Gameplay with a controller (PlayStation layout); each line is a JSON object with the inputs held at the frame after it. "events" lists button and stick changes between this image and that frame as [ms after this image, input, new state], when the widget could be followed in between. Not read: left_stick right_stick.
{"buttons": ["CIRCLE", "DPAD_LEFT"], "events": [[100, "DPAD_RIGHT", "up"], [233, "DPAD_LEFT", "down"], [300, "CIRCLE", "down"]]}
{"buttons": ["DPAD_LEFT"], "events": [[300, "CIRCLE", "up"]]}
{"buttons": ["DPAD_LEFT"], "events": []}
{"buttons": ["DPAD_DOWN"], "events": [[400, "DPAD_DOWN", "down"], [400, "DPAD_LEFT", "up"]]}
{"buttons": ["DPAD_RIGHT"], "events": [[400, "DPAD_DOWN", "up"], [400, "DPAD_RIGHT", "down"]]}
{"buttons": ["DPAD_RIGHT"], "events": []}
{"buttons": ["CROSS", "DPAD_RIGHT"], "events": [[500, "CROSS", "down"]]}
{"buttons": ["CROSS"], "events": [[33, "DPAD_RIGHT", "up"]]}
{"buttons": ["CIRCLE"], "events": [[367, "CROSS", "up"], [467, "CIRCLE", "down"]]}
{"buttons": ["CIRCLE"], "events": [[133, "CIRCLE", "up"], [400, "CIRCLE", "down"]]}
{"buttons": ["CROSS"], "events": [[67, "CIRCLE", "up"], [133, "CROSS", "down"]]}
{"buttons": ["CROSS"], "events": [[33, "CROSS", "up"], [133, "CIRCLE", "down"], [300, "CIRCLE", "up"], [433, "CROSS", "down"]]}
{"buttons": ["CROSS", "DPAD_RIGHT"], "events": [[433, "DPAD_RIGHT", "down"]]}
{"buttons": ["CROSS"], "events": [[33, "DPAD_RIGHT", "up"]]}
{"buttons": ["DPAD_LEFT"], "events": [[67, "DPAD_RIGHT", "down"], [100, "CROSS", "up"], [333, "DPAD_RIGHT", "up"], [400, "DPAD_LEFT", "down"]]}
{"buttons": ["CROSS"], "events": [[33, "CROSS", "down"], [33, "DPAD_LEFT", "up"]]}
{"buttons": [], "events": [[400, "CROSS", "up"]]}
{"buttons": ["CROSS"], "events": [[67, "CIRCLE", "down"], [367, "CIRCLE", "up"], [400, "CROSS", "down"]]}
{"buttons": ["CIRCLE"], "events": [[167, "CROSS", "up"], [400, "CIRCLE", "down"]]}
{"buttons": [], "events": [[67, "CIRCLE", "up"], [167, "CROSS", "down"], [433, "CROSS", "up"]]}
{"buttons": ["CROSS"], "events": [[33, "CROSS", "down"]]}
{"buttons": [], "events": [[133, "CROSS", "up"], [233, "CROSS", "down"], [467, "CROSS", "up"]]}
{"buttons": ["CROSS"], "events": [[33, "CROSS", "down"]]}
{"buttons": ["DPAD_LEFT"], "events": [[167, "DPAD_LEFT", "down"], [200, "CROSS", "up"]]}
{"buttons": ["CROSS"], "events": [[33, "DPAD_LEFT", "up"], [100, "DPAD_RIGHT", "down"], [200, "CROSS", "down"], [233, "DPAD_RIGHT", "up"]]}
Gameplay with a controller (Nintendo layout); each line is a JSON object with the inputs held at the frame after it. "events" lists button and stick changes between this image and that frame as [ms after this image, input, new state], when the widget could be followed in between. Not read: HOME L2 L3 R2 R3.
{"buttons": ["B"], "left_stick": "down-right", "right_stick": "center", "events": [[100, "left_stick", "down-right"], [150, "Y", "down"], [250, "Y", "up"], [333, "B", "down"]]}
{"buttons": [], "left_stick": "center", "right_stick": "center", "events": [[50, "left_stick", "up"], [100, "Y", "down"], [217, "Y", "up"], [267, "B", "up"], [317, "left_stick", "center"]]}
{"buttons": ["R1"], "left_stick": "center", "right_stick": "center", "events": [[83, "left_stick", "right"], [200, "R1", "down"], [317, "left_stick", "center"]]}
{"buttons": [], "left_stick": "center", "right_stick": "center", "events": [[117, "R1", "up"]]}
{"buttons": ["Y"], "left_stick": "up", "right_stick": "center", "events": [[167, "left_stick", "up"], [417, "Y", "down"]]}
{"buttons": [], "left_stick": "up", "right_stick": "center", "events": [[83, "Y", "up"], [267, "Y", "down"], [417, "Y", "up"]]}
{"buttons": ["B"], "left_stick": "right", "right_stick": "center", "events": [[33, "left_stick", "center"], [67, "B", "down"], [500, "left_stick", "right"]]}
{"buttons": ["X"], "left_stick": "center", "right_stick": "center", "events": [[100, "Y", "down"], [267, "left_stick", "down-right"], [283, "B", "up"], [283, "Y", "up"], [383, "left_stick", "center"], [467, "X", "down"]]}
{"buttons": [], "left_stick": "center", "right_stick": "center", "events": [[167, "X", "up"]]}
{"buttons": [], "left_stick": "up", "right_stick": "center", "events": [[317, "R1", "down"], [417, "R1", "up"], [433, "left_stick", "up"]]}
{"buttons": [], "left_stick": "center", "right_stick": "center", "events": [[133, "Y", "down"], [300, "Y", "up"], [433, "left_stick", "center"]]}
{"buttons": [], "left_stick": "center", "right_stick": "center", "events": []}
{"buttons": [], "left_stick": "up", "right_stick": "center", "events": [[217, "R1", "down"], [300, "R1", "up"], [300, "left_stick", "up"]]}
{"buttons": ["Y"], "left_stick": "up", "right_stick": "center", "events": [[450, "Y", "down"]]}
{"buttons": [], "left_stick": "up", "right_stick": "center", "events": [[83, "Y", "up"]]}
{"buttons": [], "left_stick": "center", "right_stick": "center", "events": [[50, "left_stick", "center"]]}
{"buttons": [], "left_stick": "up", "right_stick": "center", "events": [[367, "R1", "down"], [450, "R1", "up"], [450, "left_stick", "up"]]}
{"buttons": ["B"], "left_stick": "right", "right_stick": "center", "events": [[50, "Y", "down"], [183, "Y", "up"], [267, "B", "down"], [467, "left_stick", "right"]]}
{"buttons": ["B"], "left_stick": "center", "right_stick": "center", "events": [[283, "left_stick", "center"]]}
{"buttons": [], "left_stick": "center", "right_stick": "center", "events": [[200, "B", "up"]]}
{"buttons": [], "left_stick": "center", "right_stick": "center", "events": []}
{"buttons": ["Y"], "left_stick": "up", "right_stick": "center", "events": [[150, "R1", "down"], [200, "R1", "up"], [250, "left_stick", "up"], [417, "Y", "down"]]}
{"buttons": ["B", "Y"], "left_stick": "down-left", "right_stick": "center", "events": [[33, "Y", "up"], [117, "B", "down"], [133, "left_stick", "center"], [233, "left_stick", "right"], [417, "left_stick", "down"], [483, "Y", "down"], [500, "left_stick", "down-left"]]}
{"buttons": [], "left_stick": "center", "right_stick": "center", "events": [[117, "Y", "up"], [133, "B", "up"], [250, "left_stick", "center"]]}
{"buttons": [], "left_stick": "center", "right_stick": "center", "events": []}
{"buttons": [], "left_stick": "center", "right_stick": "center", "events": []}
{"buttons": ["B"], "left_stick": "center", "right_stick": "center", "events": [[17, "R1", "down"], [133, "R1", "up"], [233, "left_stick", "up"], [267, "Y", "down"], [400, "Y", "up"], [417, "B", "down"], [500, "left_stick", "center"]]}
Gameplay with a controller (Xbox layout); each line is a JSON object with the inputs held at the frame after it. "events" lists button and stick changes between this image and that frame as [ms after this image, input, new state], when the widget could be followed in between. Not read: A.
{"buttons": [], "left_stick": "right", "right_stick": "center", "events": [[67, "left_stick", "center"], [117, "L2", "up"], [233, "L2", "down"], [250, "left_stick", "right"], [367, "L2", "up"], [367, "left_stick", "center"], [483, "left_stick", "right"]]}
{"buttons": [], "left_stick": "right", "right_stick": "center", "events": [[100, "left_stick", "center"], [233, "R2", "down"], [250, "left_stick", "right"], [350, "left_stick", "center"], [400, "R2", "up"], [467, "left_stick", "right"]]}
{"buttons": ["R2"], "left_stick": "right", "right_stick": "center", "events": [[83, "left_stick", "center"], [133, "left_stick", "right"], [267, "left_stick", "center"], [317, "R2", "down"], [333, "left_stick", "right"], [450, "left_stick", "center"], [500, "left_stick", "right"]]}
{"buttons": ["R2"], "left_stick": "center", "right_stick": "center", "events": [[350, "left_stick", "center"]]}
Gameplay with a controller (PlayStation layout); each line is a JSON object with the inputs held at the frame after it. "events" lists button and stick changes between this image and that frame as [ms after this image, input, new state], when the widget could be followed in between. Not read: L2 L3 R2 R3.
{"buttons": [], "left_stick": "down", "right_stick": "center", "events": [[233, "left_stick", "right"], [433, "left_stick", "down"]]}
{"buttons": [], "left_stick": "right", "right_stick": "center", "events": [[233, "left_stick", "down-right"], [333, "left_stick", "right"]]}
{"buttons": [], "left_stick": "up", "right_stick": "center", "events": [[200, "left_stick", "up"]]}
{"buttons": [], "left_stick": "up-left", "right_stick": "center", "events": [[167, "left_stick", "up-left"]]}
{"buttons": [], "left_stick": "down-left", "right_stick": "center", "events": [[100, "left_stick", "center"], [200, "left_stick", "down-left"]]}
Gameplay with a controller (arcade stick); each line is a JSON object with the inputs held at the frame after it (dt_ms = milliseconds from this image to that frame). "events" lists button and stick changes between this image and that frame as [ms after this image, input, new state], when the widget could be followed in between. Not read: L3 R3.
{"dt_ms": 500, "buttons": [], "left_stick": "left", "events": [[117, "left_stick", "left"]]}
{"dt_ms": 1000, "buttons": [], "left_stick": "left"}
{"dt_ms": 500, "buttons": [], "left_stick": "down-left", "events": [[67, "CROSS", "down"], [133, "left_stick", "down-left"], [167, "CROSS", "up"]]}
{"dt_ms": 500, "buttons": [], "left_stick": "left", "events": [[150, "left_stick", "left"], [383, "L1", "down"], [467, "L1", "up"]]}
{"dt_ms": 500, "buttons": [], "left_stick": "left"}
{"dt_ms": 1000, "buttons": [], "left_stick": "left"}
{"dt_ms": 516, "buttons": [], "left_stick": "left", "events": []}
* * * * *
## Aim of the exercise
Using the data above, copy each line that contains "PlayStation".

## Task response
Gameplay with a controller (PlayStation layout); each line is a JSON object with the inputs held at the frame after it. "events" lists button and stick changes between this image and that frame as [ms after this image, input, new state], when the widget could be followed in between. Not read: left_stick right_stick.
Gameplay with a controller (PlayStation layout); each line is a JSON object with the inputs held at the frame after it. "events" lists button and stick changes between this image and that frame as [ms after this image, input, new state], when the widget could be followed in between. Not read: L2 L3 R2 R3.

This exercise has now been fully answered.